The highs and lows of 2014
- Meeting a poorly pal.
It was just the best! To have been chatting online and texting someone for so long and then finally there they are stood on your doorstep! And they understand absolutely!
It broke my heart a bit. To see her suffering and struggling. And knowing how it feels to feel like that. It was the strangest feeling. I said the things that I'd promised myself I never would - because I myself cannot answer them. Things like 'How are you?' 'Do you think it's making a difference?' 'I hope you're okay' And I don't know why I asked because of course she's not okay! She has severe M.E. I hoped so much that I didn't wear her out. But of course I must have! Just being out of her house and in mine would have done that. And it wasn't just a five minute journey she had to contend with.
So now I know how you must feel - or at least how you felt in The Beginning. When you first met the new, poorly me. This is how you must feel when you see me or think of me and my health. Desolate. Unable to really help.
But I can only do my best for her - offer her my friendship and my time and energy. And that's all I want from you - a weekly text message or a daily joke or a card in the post. That's all any of us can really do for our poorly pals.
- JustGiving Award nomination
- Blue Sunday
- Old and new friendships in general - I was reunited with an old school friend this year and it felt like no time had passed whatsoever!
- Countless lovely messages, tweets, and comments about my blog and my awareness efforts
- Having the physical strength to allow my hair to grow and being able to wash and brush it myself
- Seeing things through their eyes - a couple of my old housemates noticed little things that I had missed. I didn't need to put my feet up on a chair while sitting in a coffee shop like I'd had to before!
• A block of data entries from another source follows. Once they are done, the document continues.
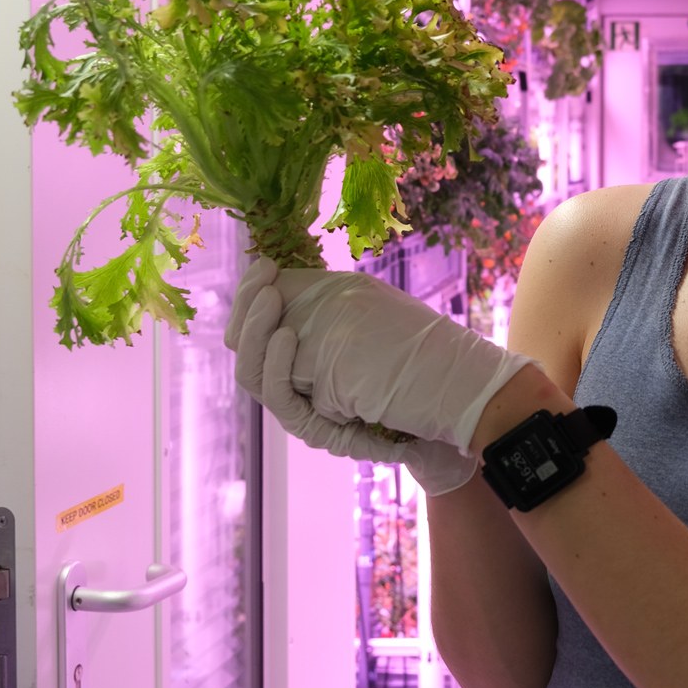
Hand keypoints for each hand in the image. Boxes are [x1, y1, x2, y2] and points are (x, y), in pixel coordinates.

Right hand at [225, 275, 478, 484]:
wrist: (444, 394)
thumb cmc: (404, 349)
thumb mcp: (356, 308)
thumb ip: (317, 295)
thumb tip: (278, 267)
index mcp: (295, 348)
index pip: (253, 320)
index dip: (251, 291)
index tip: (264, 263)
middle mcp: (290, 376)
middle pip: (242, 345)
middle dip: (247, 306)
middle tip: (265, 278)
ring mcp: (299, 402)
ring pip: (252, 370)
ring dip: (257, 329)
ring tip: (271, 298)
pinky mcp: (312, 424)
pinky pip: (279, 393)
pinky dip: (278, 363)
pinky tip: (286, 335)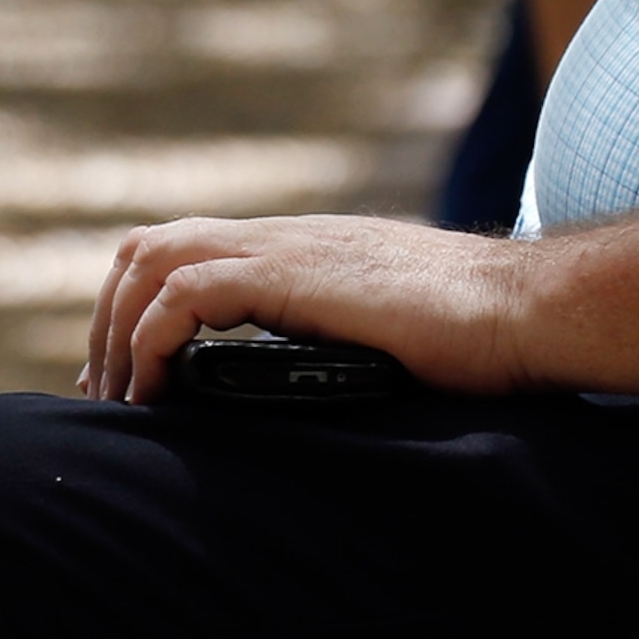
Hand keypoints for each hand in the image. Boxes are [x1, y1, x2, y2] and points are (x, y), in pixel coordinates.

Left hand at [85, 215, 530, 404]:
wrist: (529, 308)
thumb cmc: (484, 334)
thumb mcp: (392, 333)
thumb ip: (343, 341)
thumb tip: (310, 392)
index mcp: (305, 250)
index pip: (185, 250)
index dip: (139, 310)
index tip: (131, 381)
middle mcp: (286, 237)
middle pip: (150, 246)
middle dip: (108, 322)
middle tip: (109, 397)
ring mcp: (289, 249)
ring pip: (153, 259)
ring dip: (118, 332)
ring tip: (124, 401)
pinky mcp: (296, 276)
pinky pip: (186, 293)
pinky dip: (153, 342)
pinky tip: (159, 393)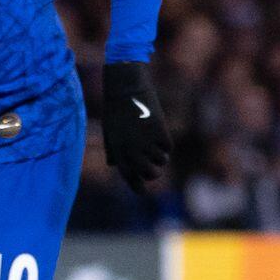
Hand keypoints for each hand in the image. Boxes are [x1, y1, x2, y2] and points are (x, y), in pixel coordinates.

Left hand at [101, 62, 172, 193]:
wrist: (126, 87)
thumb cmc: (116, 109)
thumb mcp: (111, 132)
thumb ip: (114, 151)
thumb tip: (118, 167)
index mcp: (118, 151)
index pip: (129, 177)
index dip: (137, 187)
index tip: (143, 192)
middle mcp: (132, 150)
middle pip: (150, 173)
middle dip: (154, 172)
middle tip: (155, 168)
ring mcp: (147, 142)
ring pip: (161, 160)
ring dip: (160, 154)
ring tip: (153, 141)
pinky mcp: (159, 132)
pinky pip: (168, 147)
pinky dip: (165, 141)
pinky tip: (158, 130)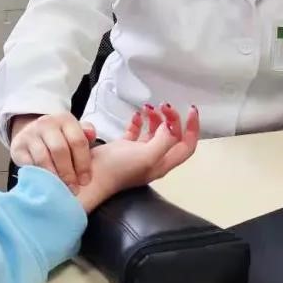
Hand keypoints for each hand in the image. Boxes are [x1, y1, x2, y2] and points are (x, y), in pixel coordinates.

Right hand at [10, 112, 95, 190]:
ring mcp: (30, 134)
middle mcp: (47, 124)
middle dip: (68, 172)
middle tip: (73, 189)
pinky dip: (38, 176)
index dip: (83, 163)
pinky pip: (29, 164)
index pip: (77, 141)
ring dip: (54, 177)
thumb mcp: (75, 132)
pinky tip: (46, 185)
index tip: (85, 180)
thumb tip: (91, 134)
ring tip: (60, 189)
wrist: (32, 132)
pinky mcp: (18, 147)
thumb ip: (86, 134)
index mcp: (65, 119)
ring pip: (43, 158)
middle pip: (60, 150)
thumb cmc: (60, 137)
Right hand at [77, 105, 199, 213]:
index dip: (192, 128)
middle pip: (172, 136)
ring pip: (155, 133)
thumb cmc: (119, 169)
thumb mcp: (147, 156)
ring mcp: (138, 154)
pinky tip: (136, 115)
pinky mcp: (123, 149)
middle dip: (172, 119)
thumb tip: (170, 126)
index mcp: (163, 162)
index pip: (187, 145)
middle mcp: (154, 159)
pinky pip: (136, 133)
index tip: (191, 110)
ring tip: (149, 107)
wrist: (90, 177)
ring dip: (156, 118)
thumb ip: (163, 141)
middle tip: (163, 105)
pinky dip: (138, 122)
And I'm apparently much more expressive with my hands when I'm talking! My hands rarely lie limb in a claw-like position on my lap.
- The online community - the ultimate high!
|We lost Our Allan suddenly and unexpectedly in August, just shy of his 60th birthday. I'm sure he would LOVE that we keep using his Princess photos when we talk about him!|
- Dining Room Days - life is full of surprises but I wasn't expecting this one so 'far' into my recovery journey. Curse those stairs!